Airbnb Investing? It Comes with Risks and Benefits


Airbnb ownership can be a good source of passive income flexibility for personal use. The downside: Startup costs, irregular income and an occasional unruly guest.

NEW YORK – Owning a hotel or a lodge might be a bridge for investors in this economy, hence investing in Airbnb is most feasible. Airbnb investing is substantially different from traditional real estate investing.

Depending on the money at hand to invest it can be a very lucrative investment considering adequate research and planning is done. Like any other investment, understanding the risks and benefits of Airbnb investing can help you decide if it’s the right form of investment for you.

Benefits of Airbnb investment

1. Great source of passive income

With the enhanced popularity of Airbnb and other vacation rental platforms there is an opportunity for investors to generate a stream of passive income. All the host (investor) needs to do primarily is to appoint a caretaker to take care of the premises while the host handles bookings and payments.

Due to its nature, it can be great way of diversifying an investment portfolio, enabling the investor to focus on more hands-on investments.

2. Easy to maintain

Surprisingly, there is reduced work required to sustain the property than traditional rental properties. Guests when making bookings are charged a cleaning fee, hence the property is cleaned routinely. Also, hosts can use reviews from the guests after a stay to see areas that need advancement.

Lastly, the grounds and surrounding areas can be an obligation of the caretaker.

3. Flexibility

In resort areas, Airbnbs can be more profitable during holidays, and you can rent your property only in that time period if you want.
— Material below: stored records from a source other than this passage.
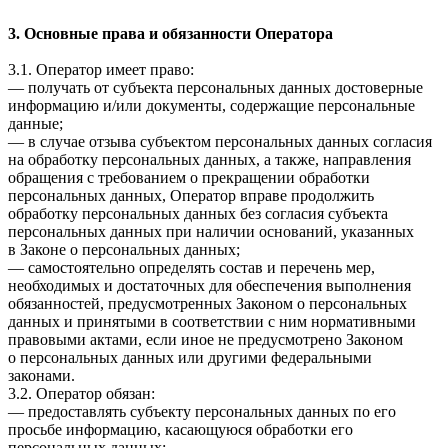
3. Основные права и обязанности Оператора
3.1. Оператор имеет право:
— получать от субъекта персональных данных достоверные
информацию и/или документы, содержащие персональные
данные;
— в случае отзыва субъектом персональных данных согласия
на обработку персональных данных, а также, направления
обращения с требованием о прекращении обработки
персональных данных, Оператор вправе продолжить
обработку персональных данных без согласия субъекта
персональных данных при наличии оснований, указанных
в Законе о персональных данных;
— самостоятельно определять состав и перечень мер,
необходимых и достаточных для обеспечения выполнения
обязанностей, предусмотренных Законом о персональных
данных и принятыми в соответствии с ним нормативными
правовыми актами, если иное не предусмотрено Законом
о персональных данных или другими федеральными
законами.
3.2. Оператор обязан:
— предоставлять субъекту персональных данных по его
просьбе информацию, касающуюся обработки его
персональных данных;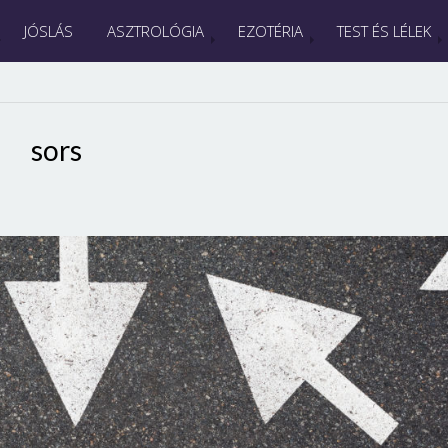
JÓSLÁS
ASZTROLÓGIA
EZOTÉRIA
TEST ÉS LÉLEK
sors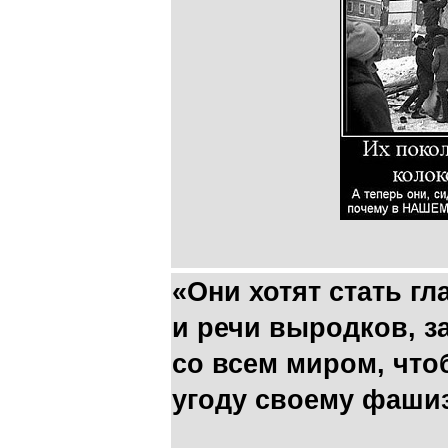
«Они хотят стать гл
и речи выродков, з
со всем миром, что
угоду своему фаши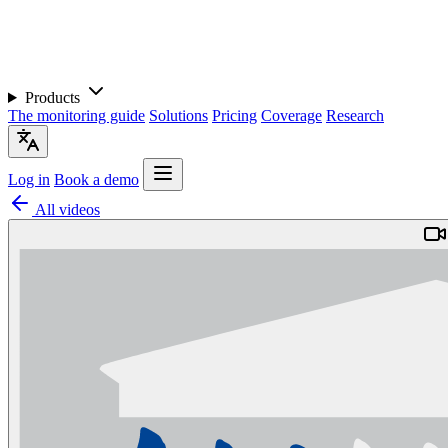
Products
The monitoring guide
Solutions
Pricing
Coverage
Research
Log in
Book a demo
All videos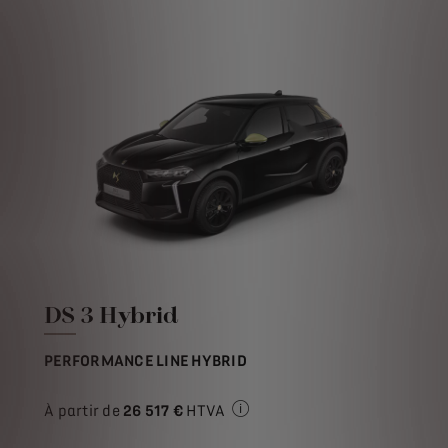
DS 3 Hybrid
PERFORMANCE LINE HYBRID
À partir de
26 517 €
HTVA
Prix de vente HTVA pour l'ach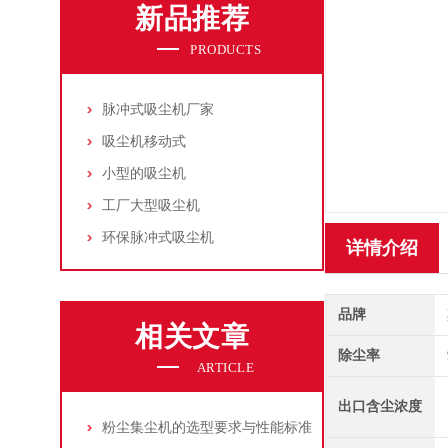
新品推荐
PRODUCTS
脉冲式吸尘机厂家
吸尘机移动式
小型的吸尘机
工厂大型吸尘机
环保脉冲式吸尘机
详情介绍
品牌
相关文章
除尘率
ARTICLE
出口含尘浓度
粉尘集尘机的选型要求与性能标准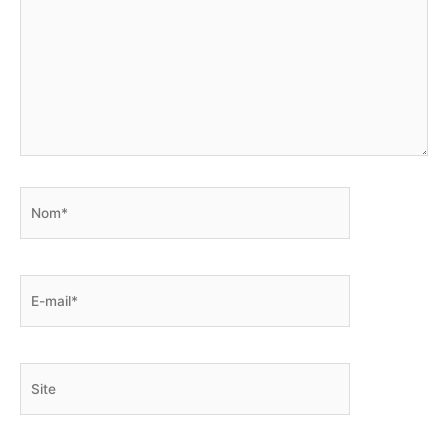
Nom*
E-
mail*
Site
Lastly when managing Airbnbs, you can alter rental prices according to your valuation of the property or when improvements are made.

4. Easy to find guests

As guests write positive reviews and rate their stay as “great,” it lures more guests to experience the same for themselves.

The app also screens guests and recommends the best stays according to the type of guests searching for the rental. And because it’s a short term rental, you don’t necessarily sign legally binding documents. Guests only need to agree to terms and conditions.

Risks of Airbnb investment

1. Higher start-up costs

John Wanamaker once said, “When customer enters my store, forget me. He is king.” In this case, we refer to customers as our Airbnb guests. To make the property more attractive, investors need to spend money upfront and to provide a best experience. This can be in the form of pavements, refurbishment, furniture, etc.

2. Irregular income

Initially, you need to book off-days for repairs and maintenance ; secondly, the hospitality industry is seasonal, which will trigger a ripple effect as some months’ income will be less than others.

Also, while you can yield a high profit with short term rentals, your cash flow depends on how many days are booked per month.

3. Risk of theft or damage

Perhaps the biggest risk of Airbnb investment is theft and damage. With a high turnover of guests, the host (investor) could lose track of keys and can’t control guests behavior. Property can be stolen, or guests can damage property and get away without paying for the damages. Since many Airbnb hosts live elsewhere and depend on caretakers to manage the property, this is largely out of their control.

4. Guest liability

As a vacation rental owner, a significant concern is guest injury or risks of an incident happening on the premise. Even if an investor is not on the premise at the time of the incident, they can be still be held legally responsible. The very thing that attracts guests, like a swimming pool, might end up in paying medical bills, legal fees, etc.